Problem to work on
Repeat exactly the line containing "pinky mcp: (1126, 919)" and every line after it in the entries, and nothing besides.

Saved data entries
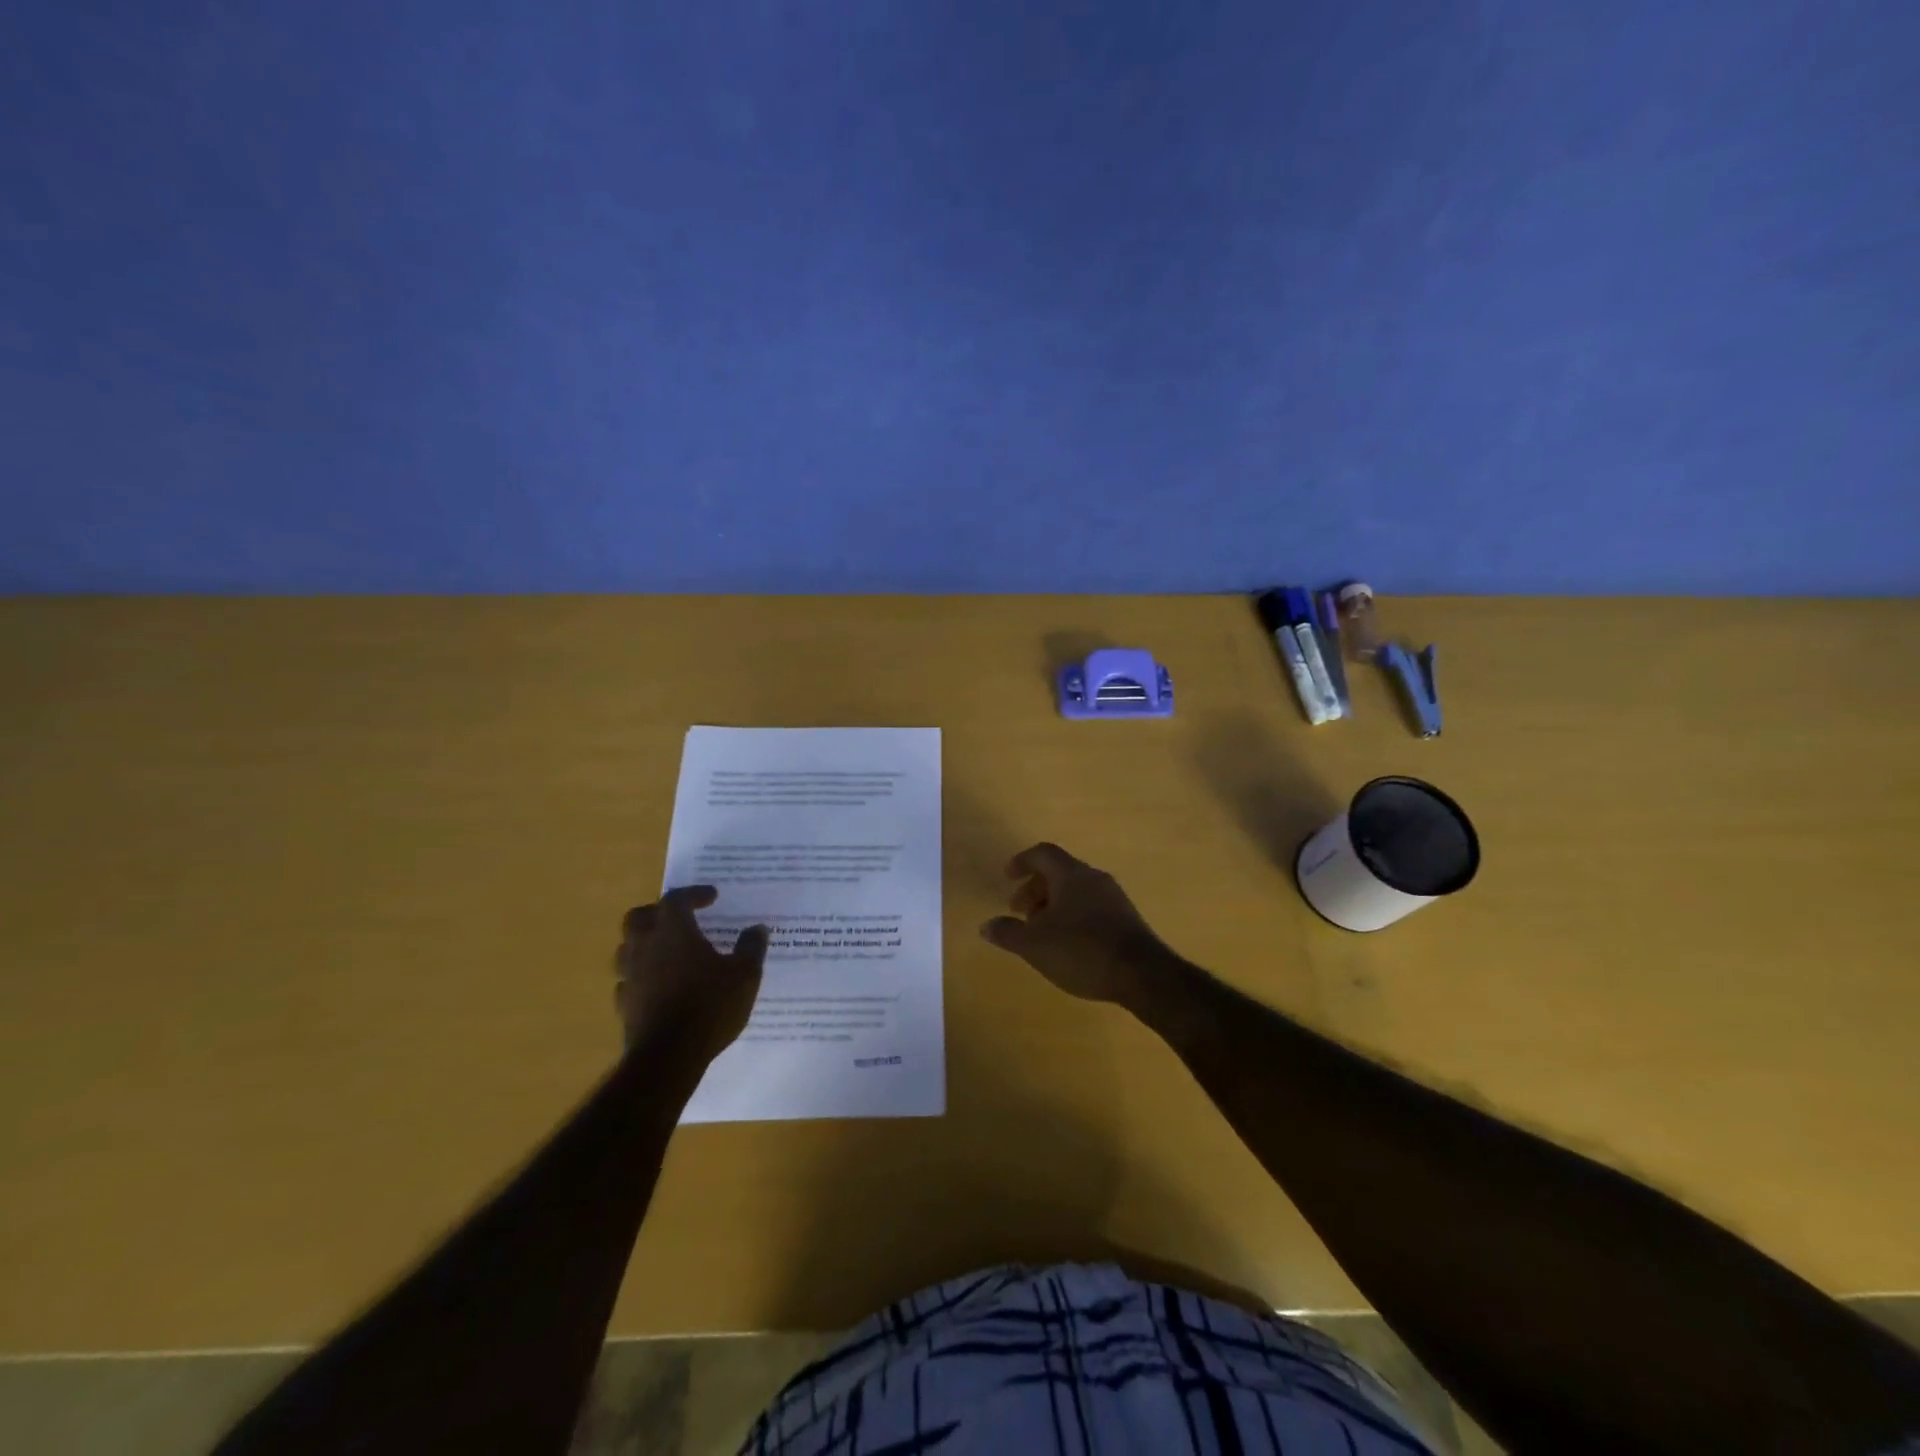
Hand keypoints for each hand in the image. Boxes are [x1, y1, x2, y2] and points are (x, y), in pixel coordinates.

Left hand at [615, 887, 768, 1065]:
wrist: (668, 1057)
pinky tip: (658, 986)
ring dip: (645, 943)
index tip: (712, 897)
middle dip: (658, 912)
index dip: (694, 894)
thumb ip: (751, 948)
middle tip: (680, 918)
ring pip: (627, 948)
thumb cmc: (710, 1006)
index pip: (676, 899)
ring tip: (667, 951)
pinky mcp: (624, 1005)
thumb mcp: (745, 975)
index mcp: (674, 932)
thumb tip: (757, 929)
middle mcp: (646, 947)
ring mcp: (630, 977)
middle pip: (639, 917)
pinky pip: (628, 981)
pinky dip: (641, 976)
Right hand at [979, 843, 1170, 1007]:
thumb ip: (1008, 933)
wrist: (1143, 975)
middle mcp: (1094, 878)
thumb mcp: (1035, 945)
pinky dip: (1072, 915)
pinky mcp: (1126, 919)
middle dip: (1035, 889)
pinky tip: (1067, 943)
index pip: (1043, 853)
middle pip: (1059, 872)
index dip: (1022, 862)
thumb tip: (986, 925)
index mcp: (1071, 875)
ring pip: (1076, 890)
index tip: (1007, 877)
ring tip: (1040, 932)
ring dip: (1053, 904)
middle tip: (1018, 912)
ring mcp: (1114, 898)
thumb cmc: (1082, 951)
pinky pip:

The completed task
pinky mcp: (1126, 919)
middle dip: (1035, 889)
pinky tip: (1067, 943)
index pip: (1043, 853)
middle pip: (1059, 872)
index dip: (1022, 862)
thumb tip: (986, 925)
index mcp: (1071, 875)
ring pip: (1076, 890)
index tip: (1007, 877)
ring tip: (1040, 932)
ring dip: (1053, 904)
middle tip: (1018, 912)
ring mcp: (1114, 898)
thumb cmc: (1082, 951)
pinky pip:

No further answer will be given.